■ **本文**
本発明の培養方法によると、皮膚組織から効果的に幹細胞を分離及び得ることができ、前記得られた皮膚由来幹細胞は、多分化能と自己複製能に優れ、皮膚再生効果及び創傷治療効果に優れるため、皮膚再生及び創傷治療または改善用途として有用に活用できるものである。
【選択図】なし
本発明の培養方法によると、皮膚組織から効果的に幹細胞を分離及び得ることができ、前記得られた皮膚由来幹細胞は、多分化能と自己複製能に優れ、皮膚再生効果及び創傷治療効果に優れるため、皮膚再生及び創傷治療または改善用途として有用に活用できるものである。
【選択図】なし
【特許請求の範囲】
【請求項1】
(a)皮膚組織をハイドロゲル内に取り込んで培養して培養物を得る段階;及び(b)前記で得られた培養物においてハイドロゲルを分解して前記皮膚組織からハイドロゲル内に移動及び増殖した幹細胞を回収する段階を含む、皮膚由来幹細胞の培養方法。

■ **課題 1**
本文にある次の一文を英語に訳してください。「本発明の培養方法によると、皮膚組織から効果的に幹細胞を分離及び得ることができ、前記得られた皮膚由来幹細胞は、多分化能と自己複製能に優れ、皮膚再生効果及び創傷治療効果に優れるため、皮膚再生及び創傷治療または改善用途として有用に活用できるものである。」
■ **課題 2**
本文をもとに、次の問いに短く答えてください。
(a) 本発明の培養方法では、幹細胞を何から分離していますか。
(b) 請求項1の段階(a)では、皮膚組織を何の中に取り込んで培養しますか。
(c) 請求項1の段階(b)では、幹細胞を回収するために培養物に何をしますか。

■ **記録一覧**

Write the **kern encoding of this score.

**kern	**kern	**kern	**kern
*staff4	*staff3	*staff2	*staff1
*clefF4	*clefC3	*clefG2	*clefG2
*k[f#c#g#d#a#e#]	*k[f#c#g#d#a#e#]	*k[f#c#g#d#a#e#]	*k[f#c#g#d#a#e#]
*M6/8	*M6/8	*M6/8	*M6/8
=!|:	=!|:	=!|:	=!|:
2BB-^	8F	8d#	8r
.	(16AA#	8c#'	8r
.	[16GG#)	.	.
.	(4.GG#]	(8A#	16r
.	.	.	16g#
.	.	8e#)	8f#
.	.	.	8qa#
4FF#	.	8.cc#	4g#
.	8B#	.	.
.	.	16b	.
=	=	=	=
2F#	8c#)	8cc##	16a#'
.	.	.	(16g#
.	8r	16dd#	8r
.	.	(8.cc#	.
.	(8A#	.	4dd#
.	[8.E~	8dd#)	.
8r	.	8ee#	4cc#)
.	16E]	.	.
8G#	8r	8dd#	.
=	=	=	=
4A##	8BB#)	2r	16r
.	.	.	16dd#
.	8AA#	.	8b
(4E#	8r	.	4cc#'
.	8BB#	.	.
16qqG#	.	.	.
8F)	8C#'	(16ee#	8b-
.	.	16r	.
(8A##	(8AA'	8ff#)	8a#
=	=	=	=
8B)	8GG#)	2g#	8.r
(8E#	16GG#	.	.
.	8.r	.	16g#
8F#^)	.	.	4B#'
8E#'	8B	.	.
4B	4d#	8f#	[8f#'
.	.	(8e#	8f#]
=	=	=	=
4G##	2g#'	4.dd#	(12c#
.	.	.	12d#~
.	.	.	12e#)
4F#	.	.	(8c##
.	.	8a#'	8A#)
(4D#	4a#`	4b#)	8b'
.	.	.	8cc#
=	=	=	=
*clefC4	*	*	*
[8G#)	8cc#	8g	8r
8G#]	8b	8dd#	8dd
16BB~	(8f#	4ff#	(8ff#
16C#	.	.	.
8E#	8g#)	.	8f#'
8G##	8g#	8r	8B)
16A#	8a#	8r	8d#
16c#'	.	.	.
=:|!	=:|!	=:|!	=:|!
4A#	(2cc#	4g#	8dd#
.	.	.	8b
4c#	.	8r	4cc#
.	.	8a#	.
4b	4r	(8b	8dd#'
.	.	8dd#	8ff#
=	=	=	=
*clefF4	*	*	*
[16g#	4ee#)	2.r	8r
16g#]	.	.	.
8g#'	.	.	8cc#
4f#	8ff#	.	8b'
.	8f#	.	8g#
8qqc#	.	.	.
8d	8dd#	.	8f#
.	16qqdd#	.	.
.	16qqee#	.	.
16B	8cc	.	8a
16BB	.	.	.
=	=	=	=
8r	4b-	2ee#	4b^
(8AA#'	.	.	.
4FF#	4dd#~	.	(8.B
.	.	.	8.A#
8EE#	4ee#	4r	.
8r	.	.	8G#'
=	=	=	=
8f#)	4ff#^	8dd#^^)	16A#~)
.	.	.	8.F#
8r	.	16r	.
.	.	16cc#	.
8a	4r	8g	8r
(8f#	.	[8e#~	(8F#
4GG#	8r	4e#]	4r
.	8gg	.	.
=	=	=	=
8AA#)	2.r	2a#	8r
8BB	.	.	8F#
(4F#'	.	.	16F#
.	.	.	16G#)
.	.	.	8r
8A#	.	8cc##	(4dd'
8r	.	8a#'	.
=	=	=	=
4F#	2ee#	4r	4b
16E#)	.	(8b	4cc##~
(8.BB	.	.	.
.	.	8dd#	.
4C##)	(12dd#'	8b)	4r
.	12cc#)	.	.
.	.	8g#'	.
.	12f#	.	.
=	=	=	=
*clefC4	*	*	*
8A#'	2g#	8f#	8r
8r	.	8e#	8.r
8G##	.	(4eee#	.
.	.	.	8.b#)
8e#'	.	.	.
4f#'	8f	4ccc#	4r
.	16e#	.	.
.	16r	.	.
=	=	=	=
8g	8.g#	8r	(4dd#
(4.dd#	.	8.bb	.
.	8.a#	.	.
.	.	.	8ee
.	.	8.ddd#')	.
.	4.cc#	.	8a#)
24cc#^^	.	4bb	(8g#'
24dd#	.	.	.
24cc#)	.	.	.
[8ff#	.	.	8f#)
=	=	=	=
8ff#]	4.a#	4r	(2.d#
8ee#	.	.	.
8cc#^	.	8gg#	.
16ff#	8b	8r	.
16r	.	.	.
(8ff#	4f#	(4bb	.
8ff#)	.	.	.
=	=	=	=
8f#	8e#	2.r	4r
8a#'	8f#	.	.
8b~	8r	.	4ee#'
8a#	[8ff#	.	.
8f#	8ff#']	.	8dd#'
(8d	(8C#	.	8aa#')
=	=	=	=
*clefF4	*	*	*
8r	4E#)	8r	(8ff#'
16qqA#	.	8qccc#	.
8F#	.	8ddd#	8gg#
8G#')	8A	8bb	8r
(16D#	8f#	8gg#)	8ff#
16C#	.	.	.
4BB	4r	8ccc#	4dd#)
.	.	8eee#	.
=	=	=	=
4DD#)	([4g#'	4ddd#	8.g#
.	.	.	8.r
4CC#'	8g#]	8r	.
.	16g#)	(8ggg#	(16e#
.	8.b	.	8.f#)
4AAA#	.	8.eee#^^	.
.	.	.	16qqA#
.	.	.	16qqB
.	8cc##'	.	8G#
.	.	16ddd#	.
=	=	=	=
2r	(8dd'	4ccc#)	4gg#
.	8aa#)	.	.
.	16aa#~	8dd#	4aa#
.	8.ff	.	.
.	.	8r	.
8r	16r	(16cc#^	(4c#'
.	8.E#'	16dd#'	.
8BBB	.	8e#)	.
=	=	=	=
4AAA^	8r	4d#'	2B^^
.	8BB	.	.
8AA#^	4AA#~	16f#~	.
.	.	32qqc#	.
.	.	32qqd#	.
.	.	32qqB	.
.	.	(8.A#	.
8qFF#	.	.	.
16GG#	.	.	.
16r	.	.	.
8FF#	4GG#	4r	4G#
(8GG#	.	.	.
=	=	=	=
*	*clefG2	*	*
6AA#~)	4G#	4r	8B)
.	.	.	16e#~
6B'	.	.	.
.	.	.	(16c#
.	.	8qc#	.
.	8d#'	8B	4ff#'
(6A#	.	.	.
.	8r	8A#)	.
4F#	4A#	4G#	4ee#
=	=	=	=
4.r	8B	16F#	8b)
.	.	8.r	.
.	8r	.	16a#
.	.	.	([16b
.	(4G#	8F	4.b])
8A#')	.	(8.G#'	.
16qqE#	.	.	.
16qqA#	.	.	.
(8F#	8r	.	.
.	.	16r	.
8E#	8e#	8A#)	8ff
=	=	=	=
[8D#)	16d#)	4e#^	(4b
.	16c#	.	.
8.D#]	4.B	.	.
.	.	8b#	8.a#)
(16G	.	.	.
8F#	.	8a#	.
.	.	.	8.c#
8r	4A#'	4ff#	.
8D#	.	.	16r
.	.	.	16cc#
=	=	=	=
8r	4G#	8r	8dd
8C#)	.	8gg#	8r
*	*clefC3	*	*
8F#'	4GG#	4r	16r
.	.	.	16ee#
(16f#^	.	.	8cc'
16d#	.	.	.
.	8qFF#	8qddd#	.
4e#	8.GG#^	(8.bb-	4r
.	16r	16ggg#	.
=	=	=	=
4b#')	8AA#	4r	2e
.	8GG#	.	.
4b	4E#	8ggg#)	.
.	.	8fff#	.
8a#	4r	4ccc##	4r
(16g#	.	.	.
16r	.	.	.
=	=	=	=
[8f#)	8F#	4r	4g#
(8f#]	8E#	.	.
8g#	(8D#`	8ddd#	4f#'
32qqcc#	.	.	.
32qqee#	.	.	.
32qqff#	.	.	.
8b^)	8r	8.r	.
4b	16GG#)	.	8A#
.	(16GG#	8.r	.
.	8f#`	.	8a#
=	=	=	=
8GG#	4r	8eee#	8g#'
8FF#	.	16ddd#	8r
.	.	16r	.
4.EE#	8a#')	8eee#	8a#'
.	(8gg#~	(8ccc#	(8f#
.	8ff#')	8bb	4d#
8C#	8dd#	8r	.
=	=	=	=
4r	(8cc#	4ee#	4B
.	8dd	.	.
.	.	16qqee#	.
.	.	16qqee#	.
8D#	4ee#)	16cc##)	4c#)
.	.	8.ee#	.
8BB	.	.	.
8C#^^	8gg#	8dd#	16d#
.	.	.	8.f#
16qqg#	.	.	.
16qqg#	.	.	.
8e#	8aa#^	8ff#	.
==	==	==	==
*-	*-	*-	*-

■ **解答欄 1**
According to the culture method of the present invention, stem cells can be effectively isolated and obtained from skin tissue, and because the obtained skin-derived stem cells have excellent multipotency and self-renewal capacity and excellent skin regeneration and wound healing effects, they can be usefully applied for skin regeneration and for wound treatment or improvement.

■ **解答欄 2**
(a) 皮膚組織
(b) ハイドロゲル
(c) ハイドロゲルを分解する